Türkiye ve Rusya haberlerine odaklanmış bir site olan Moskova merkezli turkrus.com bugün (19 Mayıs), Türkiye’ye turist göndermek için Rusya’yı ikna etmek üzere Moskova’ya giden Türk heyetinin görüşmeleriyle ilgili olarak şu haberi verdi:
“Cumhurbaşkanlığı Sözcüsü İbrahim Kalın, Turizm Bakanı Mehmet Nuri Ersoy ile Sağlık Bakan Yardımcısı Tolga Tolunay’ın Rusya’ya yaptığı ziyaretten turizm sezonu için beklenen kararın çıkmadığı belirtildi. Bloomberg’e konuşan Rus yetkili 1 Haziran’daki sezon açılışı için Rusya’nın ikna edilemediğini ifade etti.”
Hızlı okuyup geçince sorun yokmuş gibi gözükse de bir turizm heyetinin başında Cumhurbaşkanı’nın sözcüsünün bulunması yönüyle biraz tuhaf bir haber bu.
“Ne var canım bunda” diyebilecekler için şu soruyu soralım: Cumhurbaşkanı Sözcüsü İbrahim Kalın, Türkiye’ye en fazla turist gönderen üç ülkeden öbür ikisini (Almanya ve İngiltere) Türkiye’ye turist göndermeye ikna için oluşturulan heyetin başında Münih’e, Londra’ya gider miydi?
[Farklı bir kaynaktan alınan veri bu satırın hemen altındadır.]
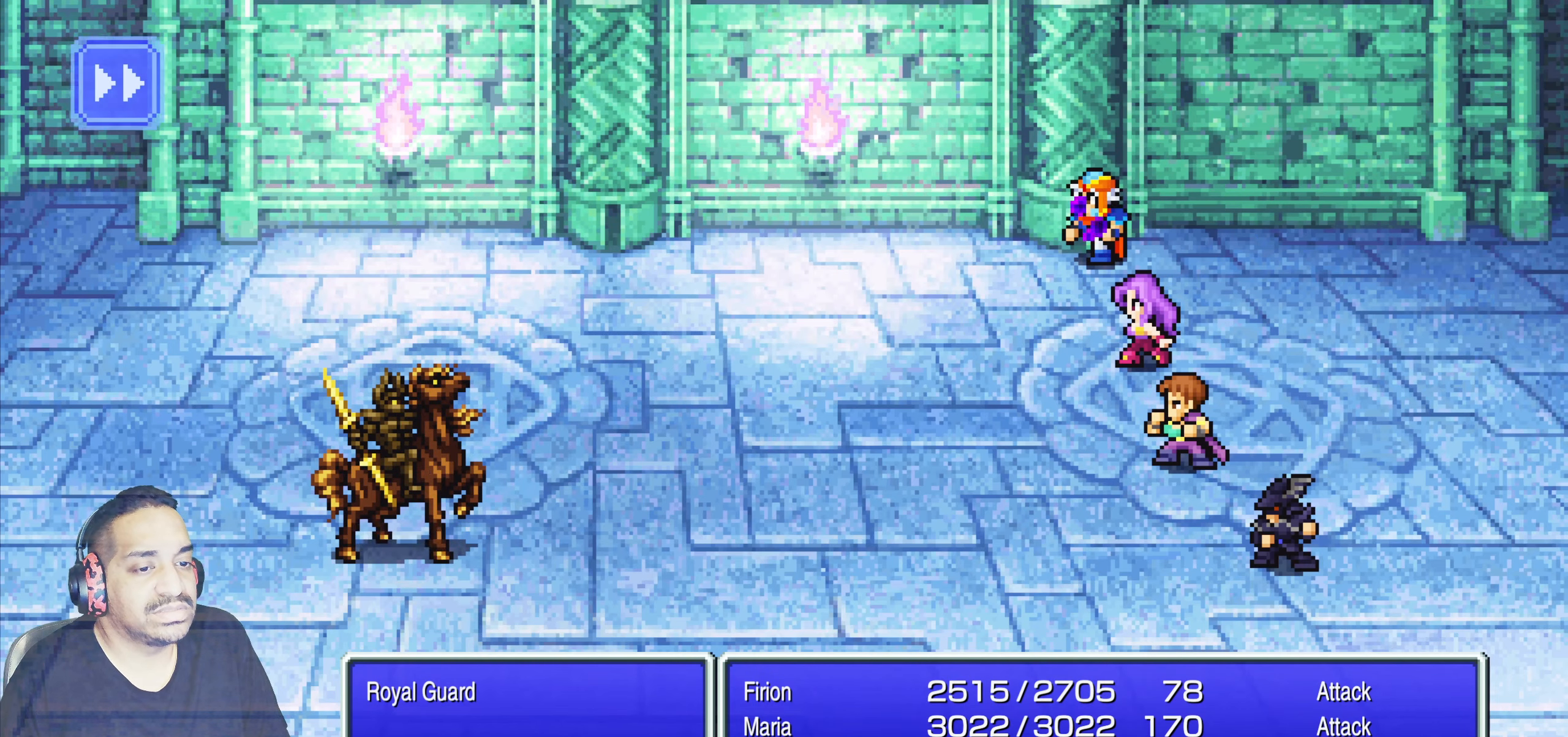
{"buttons": [], "left_stick": "center", "events": []}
Hiç şüpheniz olmasın, böyle bir heyet oralarda çok yadırganacağı için gitmezdi. Fakat işte Ruslar yadırgamıyor, Çinliler de yadırgamazdı.
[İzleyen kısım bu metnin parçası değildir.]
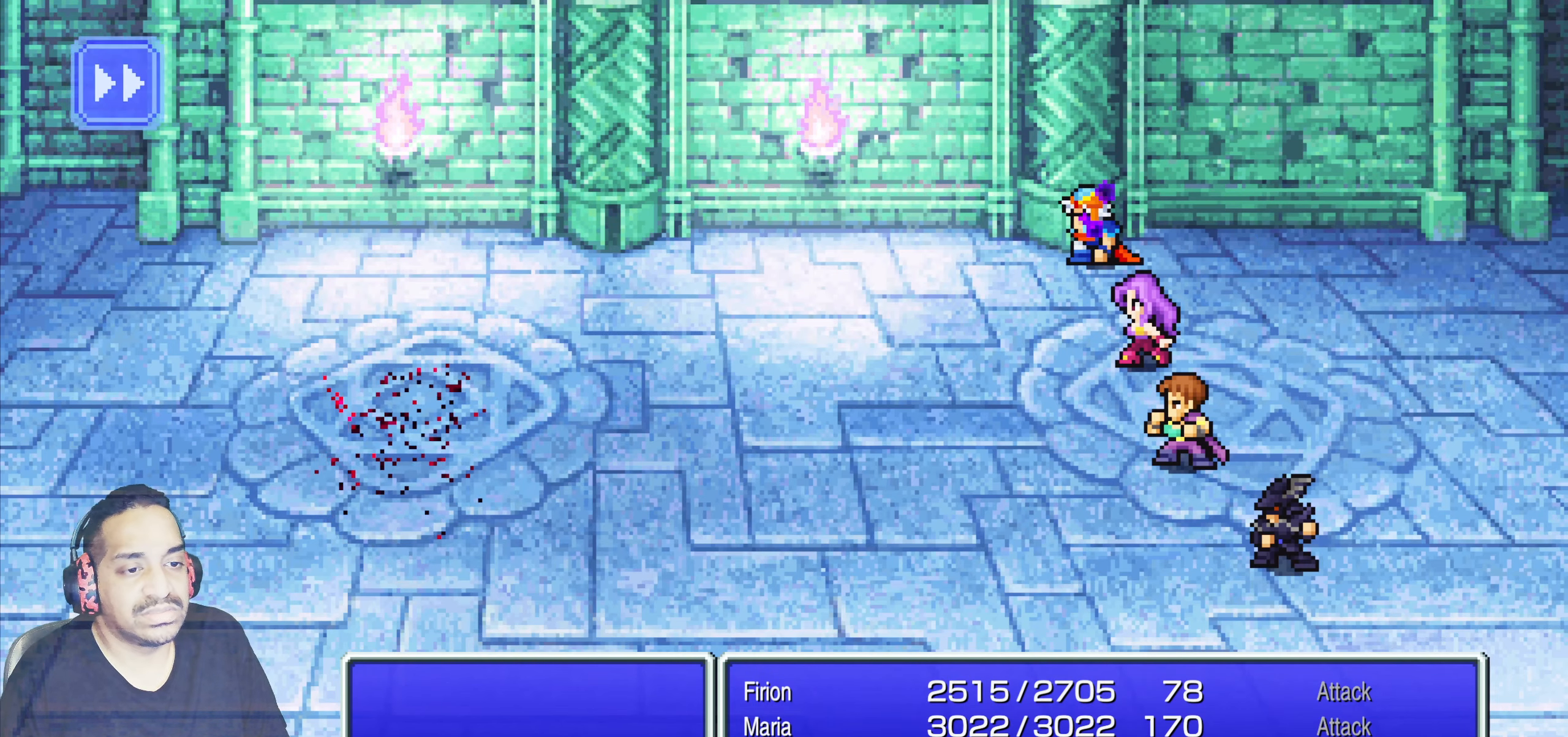
{"buttons": [], "left_stick": "center", "events": [[433, "CROSS", "down"], [500, "CROSS", "up"]]}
Turizmin sadece turizmden ibaret olmadığı ülkeler
Rus turistlerin yaz tatilinde Türkiye’ye gitmelerine neden izin çıkmadığını hepimiz biliyoruz. O nedenle heyette Turizm Bakanının yanı sıra Sağlık Bakan Yardımcısının da olmasını anlayabiliyoruz. Peki, Türkiye’nin sağlık ve turizm koşulları hususunda onların bilmediği bazı şeyler mi var ki Cumhurbaşkanlığı Sözcüsü de heyetin başında Moskova yolculuğuna çıkıyor?
Böyle bir şeyi düşünmek saçma olur… Peki o zaman neden? Çünkü gidilen devletin, vatandaşlarına Türkiye’ye uçma izin vermemesinin başka nedenlerinin de olabileceğinden kuşkulanılıyor ve turizmcilerle sağlıkçılar o alanda konuşabilme ehliyetine sahip değil.
Böyle ülkelerle dans etmenin işte böyle zorlukları da var.
Çin’in Türkiye’ye aşı göndermemesinin asıl nedeninin Uygur Türkleri konusunda Türkiye’yi zorlamak olduğunu söyleyenler başlangıçta spekülasyonla suçlanmıştı. Nihayet geçtiğimiz haftalarda Sağlık Bakanı’nın bu konuda Türkiye’den Çin’e yönelik tatsız laf sahiplerini suçlamasıyla, mesele iyice vuzuha kavuştu.
Rusya’dan, Çin’den gelen bu peşrevler, güreş ilerledikçe Türkiye’nin nerelere sürükleneceğini göstermiyor mu?